### TEXT EXCERPT:

W3C home > Mailing lists > Public > semantic-web@w3.org > March 2019

Re: Solomon''s curse and search Bias

From: Thomas Passin <tpassin@tompassin.net>
Date: Sun, 3 Mar 2019 20:00:46 -0500
To: paoladimaio10@googlemail.com, ontolog-forum <ontolog-forum@googlegroups.com>, "schema.org Mailing List" <public-schemaorg@w3.org>, SW-forum <semantic-web@w3.org>, public-aikr@w3.org
Message-ID: <4278a90c-76b9-f99e-288a-66103c163492@tompassin.net>
You aren't giving enough consideration to two things:

1. These other areas - like the fiction by Cussler - might be just what 
someone else wants.  For example, someone who was told about the novel 
and wanted to know more.  Without more information in the query 
specification, how could any system possibly know what area *you* had in 
mind? I would expect the results to be ordered more or less in order of 
the number of searches that resulted in clicks fro more information, if 
the search query didn't specify anything more.  That seems to be what's 
happening in your example.

### STORED RECORDS:
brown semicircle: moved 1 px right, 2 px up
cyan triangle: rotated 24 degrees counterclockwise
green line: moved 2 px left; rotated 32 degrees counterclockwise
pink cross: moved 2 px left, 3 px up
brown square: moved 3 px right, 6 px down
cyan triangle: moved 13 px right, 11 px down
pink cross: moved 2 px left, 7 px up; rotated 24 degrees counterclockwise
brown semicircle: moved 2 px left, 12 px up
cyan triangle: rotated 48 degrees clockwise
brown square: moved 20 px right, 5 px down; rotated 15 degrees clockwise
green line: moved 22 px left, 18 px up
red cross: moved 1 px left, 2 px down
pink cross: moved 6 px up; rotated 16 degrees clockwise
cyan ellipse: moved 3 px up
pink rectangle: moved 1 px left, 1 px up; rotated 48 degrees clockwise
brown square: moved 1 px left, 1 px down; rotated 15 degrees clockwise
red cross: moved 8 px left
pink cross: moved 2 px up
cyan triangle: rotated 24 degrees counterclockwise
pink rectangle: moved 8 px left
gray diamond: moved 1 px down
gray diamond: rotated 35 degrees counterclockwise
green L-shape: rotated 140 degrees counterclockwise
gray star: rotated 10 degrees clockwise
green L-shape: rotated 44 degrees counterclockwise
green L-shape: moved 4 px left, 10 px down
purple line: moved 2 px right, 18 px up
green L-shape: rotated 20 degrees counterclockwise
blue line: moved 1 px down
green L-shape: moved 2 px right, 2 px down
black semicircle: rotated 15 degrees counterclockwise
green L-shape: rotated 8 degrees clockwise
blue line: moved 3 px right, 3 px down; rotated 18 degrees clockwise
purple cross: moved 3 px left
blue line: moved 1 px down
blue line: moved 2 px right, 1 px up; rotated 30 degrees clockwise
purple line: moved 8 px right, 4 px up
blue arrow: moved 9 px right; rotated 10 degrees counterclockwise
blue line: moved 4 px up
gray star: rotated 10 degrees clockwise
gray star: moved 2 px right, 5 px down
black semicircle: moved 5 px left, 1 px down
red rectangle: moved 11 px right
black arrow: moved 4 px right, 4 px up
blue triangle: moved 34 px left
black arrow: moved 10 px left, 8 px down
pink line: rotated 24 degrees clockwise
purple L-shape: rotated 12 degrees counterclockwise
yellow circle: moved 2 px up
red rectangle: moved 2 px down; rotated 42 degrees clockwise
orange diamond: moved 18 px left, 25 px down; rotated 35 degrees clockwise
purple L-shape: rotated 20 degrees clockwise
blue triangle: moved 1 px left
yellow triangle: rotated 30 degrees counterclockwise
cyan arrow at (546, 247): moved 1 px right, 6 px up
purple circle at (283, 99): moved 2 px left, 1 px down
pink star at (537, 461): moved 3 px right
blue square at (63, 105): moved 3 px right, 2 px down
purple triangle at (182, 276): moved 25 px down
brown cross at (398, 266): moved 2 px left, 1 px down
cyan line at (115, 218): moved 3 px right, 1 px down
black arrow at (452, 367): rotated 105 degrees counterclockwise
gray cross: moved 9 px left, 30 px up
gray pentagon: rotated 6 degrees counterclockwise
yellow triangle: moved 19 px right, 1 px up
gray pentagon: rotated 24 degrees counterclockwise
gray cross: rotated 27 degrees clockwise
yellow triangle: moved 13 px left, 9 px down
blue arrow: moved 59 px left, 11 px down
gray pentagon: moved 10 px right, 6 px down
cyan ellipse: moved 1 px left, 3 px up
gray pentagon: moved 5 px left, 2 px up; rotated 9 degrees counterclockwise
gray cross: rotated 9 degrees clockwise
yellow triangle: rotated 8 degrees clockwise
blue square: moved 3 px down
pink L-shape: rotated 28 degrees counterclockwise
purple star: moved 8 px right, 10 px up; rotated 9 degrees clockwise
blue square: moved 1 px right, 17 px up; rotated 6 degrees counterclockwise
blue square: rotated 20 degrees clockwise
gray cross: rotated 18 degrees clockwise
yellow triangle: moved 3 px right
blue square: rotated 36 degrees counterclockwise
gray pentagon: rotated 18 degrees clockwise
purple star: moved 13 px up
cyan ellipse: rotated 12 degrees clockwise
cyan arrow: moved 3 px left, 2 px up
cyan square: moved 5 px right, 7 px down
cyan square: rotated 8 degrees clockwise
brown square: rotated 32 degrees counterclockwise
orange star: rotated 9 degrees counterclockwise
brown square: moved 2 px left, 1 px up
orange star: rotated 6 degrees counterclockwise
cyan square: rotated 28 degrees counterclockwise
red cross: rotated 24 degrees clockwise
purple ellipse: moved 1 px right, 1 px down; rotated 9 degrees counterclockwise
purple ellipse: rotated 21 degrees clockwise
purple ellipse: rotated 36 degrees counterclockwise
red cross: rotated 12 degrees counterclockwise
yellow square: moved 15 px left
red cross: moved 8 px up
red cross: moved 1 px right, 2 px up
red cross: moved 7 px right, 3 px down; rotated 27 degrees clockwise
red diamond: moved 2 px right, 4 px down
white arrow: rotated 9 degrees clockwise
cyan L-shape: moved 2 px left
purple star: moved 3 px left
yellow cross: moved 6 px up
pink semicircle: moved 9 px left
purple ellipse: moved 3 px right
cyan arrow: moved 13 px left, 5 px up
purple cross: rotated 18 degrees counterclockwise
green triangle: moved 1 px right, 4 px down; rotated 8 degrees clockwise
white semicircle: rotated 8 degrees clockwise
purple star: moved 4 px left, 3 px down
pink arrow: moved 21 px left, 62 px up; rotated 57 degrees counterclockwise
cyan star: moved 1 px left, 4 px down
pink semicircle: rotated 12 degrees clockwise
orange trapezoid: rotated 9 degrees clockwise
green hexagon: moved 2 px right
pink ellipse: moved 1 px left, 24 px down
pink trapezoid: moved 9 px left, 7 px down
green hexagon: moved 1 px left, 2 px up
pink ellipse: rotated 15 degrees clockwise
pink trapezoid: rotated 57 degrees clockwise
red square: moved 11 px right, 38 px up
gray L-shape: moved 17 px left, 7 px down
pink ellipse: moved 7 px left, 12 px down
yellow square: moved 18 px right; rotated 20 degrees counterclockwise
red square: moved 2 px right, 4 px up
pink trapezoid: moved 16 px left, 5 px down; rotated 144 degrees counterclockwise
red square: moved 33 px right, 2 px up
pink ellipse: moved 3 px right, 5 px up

### SHORT EXERCISE 1:
Answer these questions about the mailing-list message.
(a) Who sent the message, and on what date?
(b) Whose fiction does the writer give as an example of "these other areas"?
(c) What example does the writer give of someone who might want results about that fiction?
### SHORT EXERCISE 2:
Transcribe the mailing-list message word for word from "1. These other" to "in your example.".

### EXERCISE RESPONSE 1:
(a) Thomas Passin sent it on Sun, 3 Mar 2019.
(b) Cussler's fiction.
(c) Someone who was told about the novel and wanted to know more.

### EXERCISE RESPONSE 2:
1. These other areas - like the fiction by Cussler - might be just what 
someone else wants.  For example, someone who was told about the novel 
and wanted to know more.  Without more information in the query 
specification, how could any system possibly know what area *you* had in 
mind? I would expect the results to be ordered more or less in order of 
the number of searches that resulted in clicks fro more information, if 
the search query didn't specify anything more.  That seems to be what's 
happening in your example.